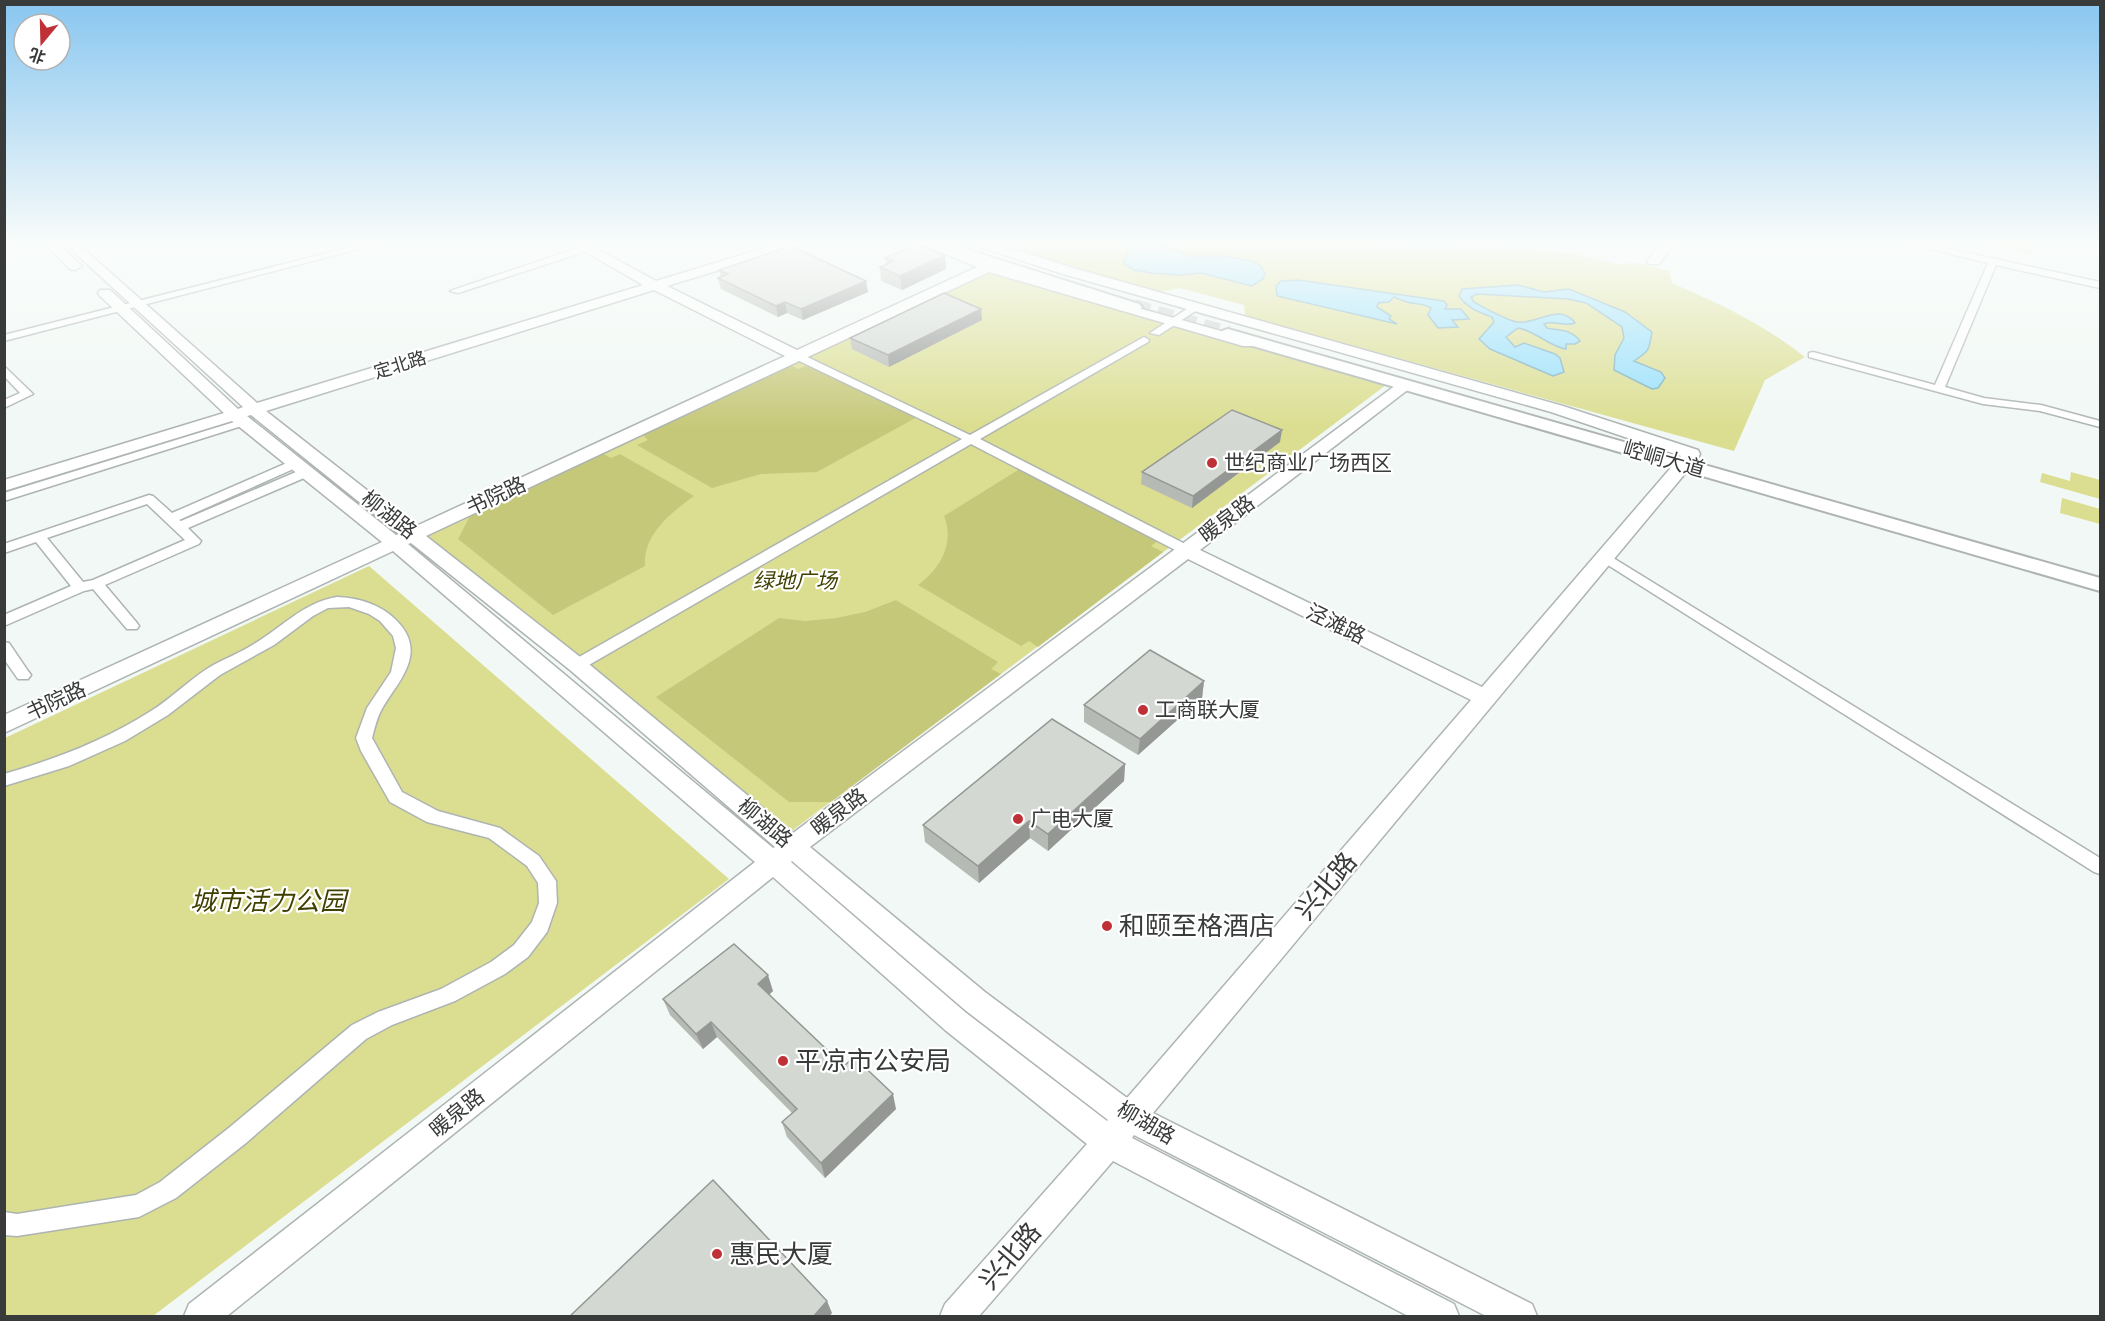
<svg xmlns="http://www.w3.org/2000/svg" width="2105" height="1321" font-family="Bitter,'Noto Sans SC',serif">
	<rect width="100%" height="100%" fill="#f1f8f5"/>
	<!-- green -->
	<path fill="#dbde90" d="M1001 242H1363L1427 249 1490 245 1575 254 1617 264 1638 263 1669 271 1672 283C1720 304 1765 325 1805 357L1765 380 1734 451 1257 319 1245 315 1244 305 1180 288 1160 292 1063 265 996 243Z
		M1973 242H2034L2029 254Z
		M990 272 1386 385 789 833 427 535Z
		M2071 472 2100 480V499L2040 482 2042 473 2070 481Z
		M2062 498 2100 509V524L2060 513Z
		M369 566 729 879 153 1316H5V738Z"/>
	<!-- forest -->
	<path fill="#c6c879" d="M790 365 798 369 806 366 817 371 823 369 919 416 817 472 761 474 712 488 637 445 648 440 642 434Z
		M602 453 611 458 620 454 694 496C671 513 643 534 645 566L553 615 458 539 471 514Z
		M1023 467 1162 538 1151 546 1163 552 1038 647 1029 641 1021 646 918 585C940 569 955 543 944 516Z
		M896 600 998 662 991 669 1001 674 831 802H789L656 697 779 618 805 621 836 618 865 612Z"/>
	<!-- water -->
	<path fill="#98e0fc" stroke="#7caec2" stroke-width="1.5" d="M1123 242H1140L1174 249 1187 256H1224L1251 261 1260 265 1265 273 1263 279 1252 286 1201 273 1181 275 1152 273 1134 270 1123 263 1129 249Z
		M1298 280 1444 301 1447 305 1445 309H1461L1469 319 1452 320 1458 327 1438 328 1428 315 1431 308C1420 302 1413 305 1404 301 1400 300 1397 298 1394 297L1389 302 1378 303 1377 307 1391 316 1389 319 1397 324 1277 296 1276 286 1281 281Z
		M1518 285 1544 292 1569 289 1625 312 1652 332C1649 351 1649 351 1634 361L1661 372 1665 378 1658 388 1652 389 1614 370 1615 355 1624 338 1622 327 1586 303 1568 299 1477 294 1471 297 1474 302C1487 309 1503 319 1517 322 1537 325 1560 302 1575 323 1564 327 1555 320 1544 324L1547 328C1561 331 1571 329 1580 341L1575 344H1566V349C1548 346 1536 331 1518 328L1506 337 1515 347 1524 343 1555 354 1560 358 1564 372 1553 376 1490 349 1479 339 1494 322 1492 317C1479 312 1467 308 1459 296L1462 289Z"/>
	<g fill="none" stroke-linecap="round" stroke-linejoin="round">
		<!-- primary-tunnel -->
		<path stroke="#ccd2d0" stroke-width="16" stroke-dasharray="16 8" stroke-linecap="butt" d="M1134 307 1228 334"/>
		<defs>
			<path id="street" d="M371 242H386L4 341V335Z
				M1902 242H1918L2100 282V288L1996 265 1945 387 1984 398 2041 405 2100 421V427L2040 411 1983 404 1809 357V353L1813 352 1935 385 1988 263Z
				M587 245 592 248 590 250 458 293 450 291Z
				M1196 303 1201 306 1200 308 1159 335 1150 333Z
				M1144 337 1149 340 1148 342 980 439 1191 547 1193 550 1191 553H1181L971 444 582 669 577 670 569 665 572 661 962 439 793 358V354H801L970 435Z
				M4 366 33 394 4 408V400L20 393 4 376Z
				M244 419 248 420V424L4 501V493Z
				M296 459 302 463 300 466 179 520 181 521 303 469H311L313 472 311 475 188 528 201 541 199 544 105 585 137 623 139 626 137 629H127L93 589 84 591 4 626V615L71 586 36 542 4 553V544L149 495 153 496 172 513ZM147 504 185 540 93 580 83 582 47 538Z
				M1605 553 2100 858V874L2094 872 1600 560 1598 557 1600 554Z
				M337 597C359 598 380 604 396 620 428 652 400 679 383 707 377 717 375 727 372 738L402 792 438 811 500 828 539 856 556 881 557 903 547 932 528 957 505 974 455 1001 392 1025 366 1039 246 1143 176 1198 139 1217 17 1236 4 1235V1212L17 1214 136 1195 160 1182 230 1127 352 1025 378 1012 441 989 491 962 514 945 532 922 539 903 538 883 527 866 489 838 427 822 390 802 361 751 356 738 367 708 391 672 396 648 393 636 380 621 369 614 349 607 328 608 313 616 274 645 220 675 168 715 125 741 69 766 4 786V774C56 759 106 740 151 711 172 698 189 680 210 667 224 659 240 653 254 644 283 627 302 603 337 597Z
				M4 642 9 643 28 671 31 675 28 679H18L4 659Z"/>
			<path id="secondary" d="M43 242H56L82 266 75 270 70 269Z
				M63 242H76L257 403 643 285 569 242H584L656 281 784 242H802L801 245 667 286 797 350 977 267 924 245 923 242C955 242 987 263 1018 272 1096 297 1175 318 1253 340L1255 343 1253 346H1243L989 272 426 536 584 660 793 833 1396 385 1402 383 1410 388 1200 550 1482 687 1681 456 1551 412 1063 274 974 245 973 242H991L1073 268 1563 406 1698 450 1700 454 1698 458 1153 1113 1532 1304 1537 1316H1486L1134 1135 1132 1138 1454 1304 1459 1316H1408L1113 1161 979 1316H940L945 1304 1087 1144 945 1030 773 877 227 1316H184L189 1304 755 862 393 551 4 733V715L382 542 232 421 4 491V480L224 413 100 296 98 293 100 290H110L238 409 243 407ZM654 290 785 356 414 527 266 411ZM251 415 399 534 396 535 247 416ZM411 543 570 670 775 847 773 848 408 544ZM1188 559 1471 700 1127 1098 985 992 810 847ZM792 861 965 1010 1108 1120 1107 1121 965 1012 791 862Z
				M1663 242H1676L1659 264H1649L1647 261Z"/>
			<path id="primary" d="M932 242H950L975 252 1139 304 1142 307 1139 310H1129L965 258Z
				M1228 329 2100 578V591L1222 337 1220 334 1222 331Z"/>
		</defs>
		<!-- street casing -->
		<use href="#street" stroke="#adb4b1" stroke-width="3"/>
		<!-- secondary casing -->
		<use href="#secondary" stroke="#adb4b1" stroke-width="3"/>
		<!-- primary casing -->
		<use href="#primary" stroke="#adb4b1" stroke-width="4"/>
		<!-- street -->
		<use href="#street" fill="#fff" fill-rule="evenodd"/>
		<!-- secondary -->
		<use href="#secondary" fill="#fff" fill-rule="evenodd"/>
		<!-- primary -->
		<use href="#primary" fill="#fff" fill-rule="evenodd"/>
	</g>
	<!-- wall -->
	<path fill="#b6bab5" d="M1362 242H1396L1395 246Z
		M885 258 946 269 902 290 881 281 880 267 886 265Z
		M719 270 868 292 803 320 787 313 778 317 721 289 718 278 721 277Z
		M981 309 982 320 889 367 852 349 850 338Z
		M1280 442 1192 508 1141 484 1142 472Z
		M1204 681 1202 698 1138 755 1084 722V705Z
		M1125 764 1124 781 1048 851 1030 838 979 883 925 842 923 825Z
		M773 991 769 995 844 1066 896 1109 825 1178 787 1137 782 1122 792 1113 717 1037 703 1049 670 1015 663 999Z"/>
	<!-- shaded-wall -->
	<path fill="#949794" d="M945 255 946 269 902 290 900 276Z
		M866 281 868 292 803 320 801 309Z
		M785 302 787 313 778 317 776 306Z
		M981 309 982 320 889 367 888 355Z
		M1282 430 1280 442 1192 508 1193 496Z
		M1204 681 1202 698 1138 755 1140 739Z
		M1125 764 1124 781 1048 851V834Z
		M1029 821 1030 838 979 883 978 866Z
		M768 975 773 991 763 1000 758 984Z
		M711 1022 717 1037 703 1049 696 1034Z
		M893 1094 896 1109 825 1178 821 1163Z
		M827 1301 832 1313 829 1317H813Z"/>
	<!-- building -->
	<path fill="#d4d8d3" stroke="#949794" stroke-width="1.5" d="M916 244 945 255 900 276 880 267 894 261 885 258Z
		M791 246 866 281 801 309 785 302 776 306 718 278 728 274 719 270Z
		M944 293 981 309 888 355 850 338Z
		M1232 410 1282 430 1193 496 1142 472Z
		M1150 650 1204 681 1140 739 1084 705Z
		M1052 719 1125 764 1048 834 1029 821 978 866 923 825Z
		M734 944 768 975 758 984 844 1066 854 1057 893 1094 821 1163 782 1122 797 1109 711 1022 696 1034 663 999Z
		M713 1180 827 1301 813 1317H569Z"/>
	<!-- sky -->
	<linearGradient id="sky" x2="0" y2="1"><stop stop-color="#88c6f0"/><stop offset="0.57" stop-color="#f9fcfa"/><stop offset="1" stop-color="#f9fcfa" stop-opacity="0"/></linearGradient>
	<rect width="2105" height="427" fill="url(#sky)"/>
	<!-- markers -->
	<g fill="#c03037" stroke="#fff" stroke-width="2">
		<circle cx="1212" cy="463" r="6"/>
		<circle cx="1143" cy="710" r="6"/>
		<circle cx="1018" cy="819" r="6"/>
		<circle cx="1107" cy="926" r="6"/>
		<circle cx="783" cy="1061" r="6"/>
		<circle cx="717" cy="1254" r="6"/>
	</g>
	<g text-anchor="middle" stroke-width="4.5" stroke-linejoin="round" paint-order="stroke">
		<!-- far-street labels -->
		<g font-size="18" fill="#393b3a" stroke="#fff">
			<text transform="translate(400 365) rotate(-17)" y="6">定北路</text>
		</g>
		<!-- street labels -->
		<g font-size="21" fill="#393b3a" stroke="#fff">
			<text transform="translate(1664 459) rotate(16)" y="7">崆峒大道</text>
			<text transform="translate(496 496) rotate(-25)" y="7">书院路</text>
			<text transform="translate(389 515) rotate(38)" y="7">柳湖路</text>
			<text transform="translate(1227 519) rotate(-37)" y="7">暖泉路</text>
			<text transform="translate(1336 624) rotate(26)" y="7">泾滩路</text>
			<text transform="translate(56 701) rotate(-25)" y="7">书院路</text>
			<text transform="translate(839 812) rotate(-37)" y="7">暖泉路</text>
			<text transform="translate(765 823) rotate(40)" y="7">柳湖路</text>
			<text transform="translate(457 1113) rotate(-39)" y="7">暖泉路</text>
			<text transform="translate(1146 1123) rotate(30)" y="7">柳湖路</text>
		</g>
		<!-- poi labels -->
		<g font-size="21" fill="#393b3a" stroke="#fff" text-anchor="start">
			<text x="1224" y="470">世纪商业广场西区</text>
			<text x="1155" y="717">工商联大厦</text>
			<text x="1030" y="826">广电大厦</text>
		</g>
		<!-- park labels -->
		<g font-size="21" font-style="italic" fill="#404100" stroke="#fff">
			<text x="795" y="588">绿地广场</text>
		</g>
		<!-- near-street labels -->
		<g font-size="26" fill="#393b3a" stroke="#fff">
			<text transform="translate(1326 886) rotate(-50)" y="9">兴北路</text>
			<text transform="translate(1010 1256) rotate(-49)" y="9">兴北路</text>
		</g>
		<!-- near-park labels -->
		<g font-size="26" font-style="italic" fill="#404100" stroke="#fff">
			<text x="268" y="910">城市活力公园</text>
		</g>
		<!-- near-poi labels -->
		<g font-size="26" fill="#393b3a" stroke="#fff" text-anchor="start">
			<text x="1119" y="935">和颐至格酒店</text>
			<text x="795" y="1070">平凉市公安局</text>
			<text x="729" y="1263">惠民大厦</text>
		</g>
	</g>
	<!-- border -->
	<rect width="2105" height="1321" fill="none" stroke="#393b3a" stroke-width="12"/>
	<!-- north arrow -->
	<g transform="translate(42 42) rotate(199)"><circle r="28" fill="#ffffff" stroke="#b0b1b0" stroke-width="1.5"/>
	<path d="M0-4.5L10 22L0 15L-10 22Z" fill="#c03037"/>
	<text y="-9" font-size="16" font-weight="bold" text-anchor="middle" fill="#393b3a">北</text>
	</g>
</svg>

Your goal ->
Figure out how many lines above hold "round", then give that number alone.

Response area ->
2